= Hartogs number =

Certain kind of cardinal number in set theory

In mathematics, specifically in axiomatic set theory, the Hartogs number of a set X is the least ordinal number α such that there is no injection from α into X. In other words, α is the least ordinal such that $|\alpha| \not \le |X|$ (where |A| denotes the cardinality of a set A). The existence of the Hartogs number of any X can be proved in Zermelo–Fraenkel set theory (ZF) without relying on the axiom of choice. The map taking X to α is sometimes called Hartogs's function.

If X can be well-ordered, then |α| > |X|, since the cardinalities of two well-ordered sets are always comparable. In fact, |α| is the successor cardinal of |X|. Hartogs's function thus plays a role in constructing the aleph numbers, which are all the cardinal numbers of infinite well-orderable sets.

If X cannot be well-ordered, then there cannot be an injection from X to α, so |α| > |X| cannot be true, and thus |α| is incomparable to |X|. Conversely, trichotomy for cardinal numbers (the statement that any two cardinal numbers are comparable) thus implies that every set can be well-ordered, and hence implies the axiom of choice.

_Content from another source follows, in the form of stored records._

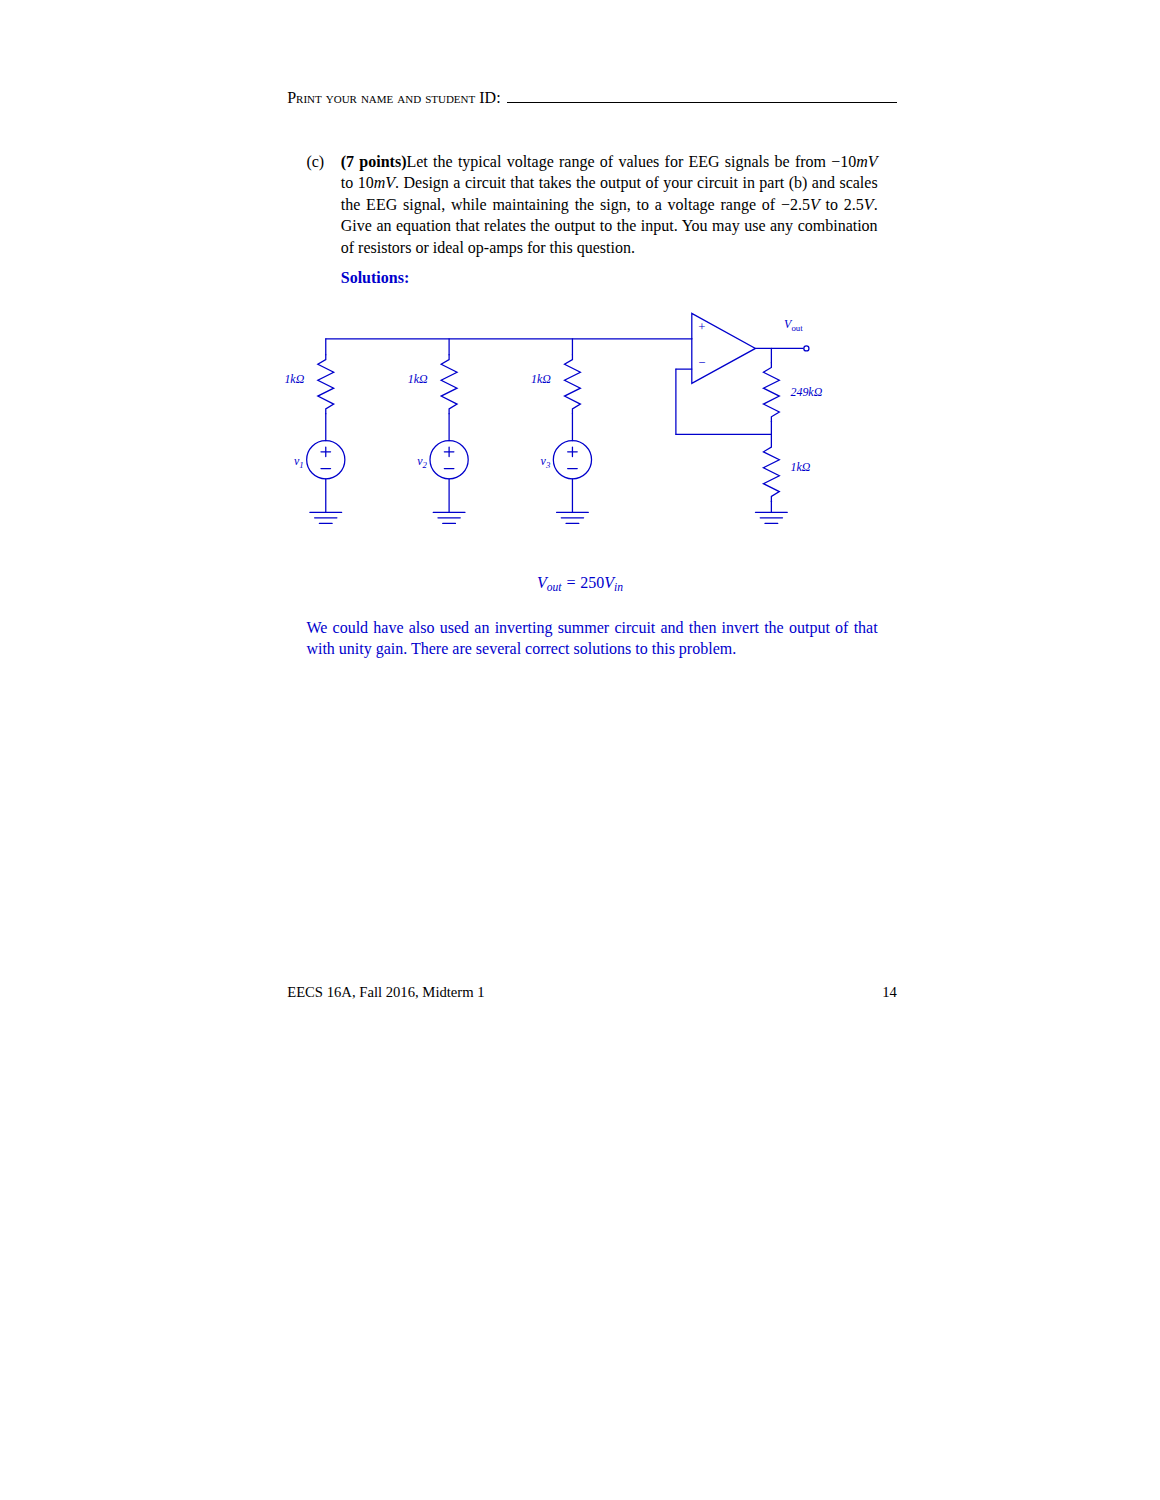Print your name and student ID:
(c)
(7 points) Let the typical voltage range of values for EEG signals be from −10mV to 10mV. Design a circuit that takes the output of your circuit in part (b) and scales the EEG signal, while maintaining the sign, to a voltage range of −2.5V to 2.5V. Give an equation that relates the output to the input. You may use any combination of resistors or ideal op-amps for this question.
Solutions:
+ − 1kΩ 1kΩ 1kΩ v1 v2 v3 249kΩ 1kΩ Vout
Vout = 250 Vin
We could have also used an inverting summer circuit and then invert the output of that with unity gain. There are several correct solutions to this problem.
EECS 16A, Fall 2016, Midterm 1
14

The existence of the Hartogs number was proved by Friedrich Hartogs in 1915, using Zermelo set theory alone (that is, without using the axiom of choice or the later-introduced replacement schema of ZF). Since Zermelo set theory does not have canonical representatives for ordinal numbers, in Hartogs's result α is allowed to be any well-ordered set with the appropriate order type, and this result can be proved without the replacement schema. In the usual ZF formalization, the replacement schema is needed to convert this well-ordered set to its von Neumann ordinal.

==Hartogs's theorem==

Hartogs's theorem states that for any set X, there exists an ordinal α such that $|\alpha| \not \le |X|$; that is, such that there is no injection from α to X as sets. As ordinals are well-ordered, this immediately implies the existence of a Hartogs number for any set X, namely the least ordinal with that property. Furthermore, the proof is constructive and yields the Hartogs number of X.

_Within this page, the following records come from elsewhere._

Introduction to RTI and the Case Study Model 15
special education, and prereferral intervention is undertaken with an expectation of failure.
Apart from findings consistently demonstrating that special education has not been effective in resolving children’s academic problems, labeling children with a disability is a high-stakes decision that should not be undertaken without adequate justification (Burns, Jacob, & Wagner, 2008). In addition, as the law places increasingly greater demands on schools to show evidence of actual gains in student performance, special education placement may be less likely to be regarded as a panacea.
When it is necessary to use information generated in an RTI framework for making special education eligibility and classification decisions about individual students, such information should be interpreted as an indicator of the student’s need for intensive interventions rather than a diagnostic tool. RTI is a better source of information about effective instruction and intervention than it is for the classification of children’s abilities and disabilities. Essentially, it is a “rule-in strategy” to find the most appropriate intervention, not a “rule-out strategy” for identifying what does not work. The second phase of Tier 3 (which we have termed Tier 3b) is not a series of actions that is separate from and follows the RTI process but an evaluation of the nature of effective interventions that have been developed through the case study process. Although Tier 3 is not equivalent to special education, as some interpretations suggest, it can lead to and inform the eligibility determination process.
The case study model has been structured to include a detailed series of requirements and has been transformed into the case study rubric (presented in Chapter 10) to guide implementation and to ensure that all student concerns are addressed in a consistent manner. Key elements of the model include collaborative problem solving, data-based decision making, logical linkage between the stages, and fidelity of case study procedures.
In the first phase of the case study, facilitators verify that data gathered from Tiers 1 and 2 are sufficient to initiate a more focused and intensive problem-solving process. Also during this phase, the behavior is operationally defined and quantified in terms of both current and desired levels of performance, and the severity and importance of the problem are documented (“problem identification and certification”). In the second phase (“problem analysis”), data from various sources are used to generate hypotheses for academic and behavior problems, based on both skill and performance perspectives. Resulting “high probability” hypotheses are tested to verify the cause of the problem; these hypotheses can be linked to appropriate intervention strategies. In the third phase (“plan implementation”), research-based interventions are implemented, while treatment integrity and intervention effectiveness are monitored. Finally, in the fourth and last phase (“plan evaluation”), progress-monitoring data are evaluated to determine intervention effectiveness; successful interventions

Intuitively, the Hartogs number of X is exactly the order type of all ordinals β such that there is an injection from β to X, so it suffices to show that such β form a set (as opposed to a proper class). Importantly, an injection from β to X is also a bijection from β to a subset of X, meaning that β is the order type of some well-ordering of that subset. Since a well-ordering is just a special binary relation, the set of all possible well-orderings of subsets of X can be constructed with standard techniques, and the set of all β can then be represented in Z as a set of equivalence classes with respect to order isomorphism, without resort to Fraenkel's Axiom schema of replacement.

===Proof===
See Goldrei 1996.

Let $\alpha = \{\beta \in \textrm{Ord} \mid \exists i: \beta \hookrightarrow X\}$ be the class of all ordinal numbers β for which an injective function exists from β into X.

First, we verify that α is a set.
1. X × X is a set, as can be seen in the article Axiom of power set.
2. The power set of X × X is a set, by the axiom of power set.
3. The class W of all reflexive well-orderings of subsets of X is a definable subclass of the preceding set, so it is a set by the axiom schema of separation.
4. The class of all order types of well-orderings in W is a set by the axiom schema of replacement, as
(Domain(w), w) $\cong$ (β, ≤)
 can be described by a simple formula.

But this last set is exactly α. Now, because a transitive set of ordinals is again an ordinal, α is an ordinal. Furthermore, there is no injection from α into X, because if there were, then we would get the contradiction that α ∈ α. And finally, α is the least such ordinal with no injection into X. This is true because, since α is an ordinal, for any β < α, β ∈ α so there is an injection from β into X.

==Historical remark==

In 1915, Hartogs could use neither von Neumann-ordinals nor the replacement axiom, and so his result is one of Zermelo set theory and looks rather different from the modern exposition above. Instead, he considered the set of isomorphism classes of well-ordered subsets of X and the relation in which the class of A precedes that of B if A is isomorphic with a proper initial segment of B. Hartogs showed this to be a well-ordering greater than any well-ordered subset of X. However, the main purpose of his contribution was to show that trichotomy for cardinal numbers implies the (then 11 year old) well-ordering theorem (and, hence, the axiom of choice).